What to do if you bought affected product
Pet owners interested in by-product meal naming transparency can take several practical approaches: (1) read the ingredient deck for species-named versus unnamed by-product meal designations — "chicken by-product meal" / "beef by-product meal" / "salmon by-product meal" are species-named (transparent); "poultry by-product meal" / "meat by-product meal" / "fish by-product meal" are unnamed (species-flexible); the species-named designations support food-allergy management and ingredient consistency; (2) for pets with documented food allergies, prefer brands using species-named designations exclusively — even single unnamed-designation ingredient in an otherwise species-named formulation can compromise the food-allergy management; (3) for veterinary food-allergy elimination protocols, use prescription-tier hydrolyzed-protein diets — over-the-counter brands using species-named designations support general allergy management but the diagnostic-grade elimination protocol typically requires veterinary hydrolyzed-protein therapeutic diets where the protein is broken into molecular fragments too small to trigger antibody response; see hydrolyzed-protein veterinary diet framework; (4) recognize the species-named designation as a positive transparency signal — brands committed to species-named designations across the formulation typically demonstrate higher overall transparency commitment; the naming convention is a useful trust signal alongside other ingredient-quality factors; (5) weight by-product meal naming within broader rubric evaluation — the KibbleIQ rubric per our methodology evaluates overall ingredient quality including by-product-meal content tier, but species-naming transparency is a separate trust dimension; (6) contact brand customer service for unnamed-designation clarification — transparent brands using unnamed designations sometimes disclose the typical species composition on customer-service inquiry; less-transparent brands deflect; the response pattern is a useful trust signal.
How this affects KibbleIQ’s grade
The KibbleIQ rubric v15 evaluates by-product-meal content as part of the ingredient-quality scoring per our published methodology; species-named versus unnamed designation is a transparency dimension that the current rubric captures indirectly through the overall ingredient-quality grade.
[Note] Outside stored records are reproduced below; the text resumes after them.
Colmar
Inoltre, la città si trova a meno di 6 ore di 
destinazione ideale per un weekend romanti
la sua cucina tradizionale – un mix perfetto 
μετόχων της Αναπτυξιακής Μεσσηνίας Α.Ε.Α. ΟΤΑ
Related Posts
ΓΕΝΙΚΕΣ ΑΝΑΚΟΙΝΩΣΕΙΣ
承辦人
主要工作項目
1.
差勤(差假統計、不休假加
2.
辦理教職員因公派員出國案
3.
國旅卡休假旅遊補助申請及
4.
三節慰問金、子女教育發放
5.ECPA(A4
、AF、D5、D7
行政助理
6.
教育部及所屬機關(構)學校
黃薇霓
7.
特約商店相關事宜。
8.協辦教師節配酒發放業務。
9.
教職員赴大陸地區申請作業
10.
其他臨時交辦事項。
Brands using unnamed designations ("poultry by-product meal," "meat by-product meal") tend to cluster at lower rubric grades than brands using species-named designations, reflecting the broader ingredient-tier correlation. Future rubric extensions under consideration: an explicit "ingredient transparency" scoring axis that would reward species-named designations across the formulation, distinct from the underlying ingredient-quality scoring. The framework is covered across our named species protein transparency, animal by-product meal explained, chicken by-product meal explained, and meat meal and by-product grading pages. For now, our recommendation: prefer brands using species-named by-product meal designations exclusively when food-allergy management, elimination-diet protocols, or ingredient-consistency expectations are priorities.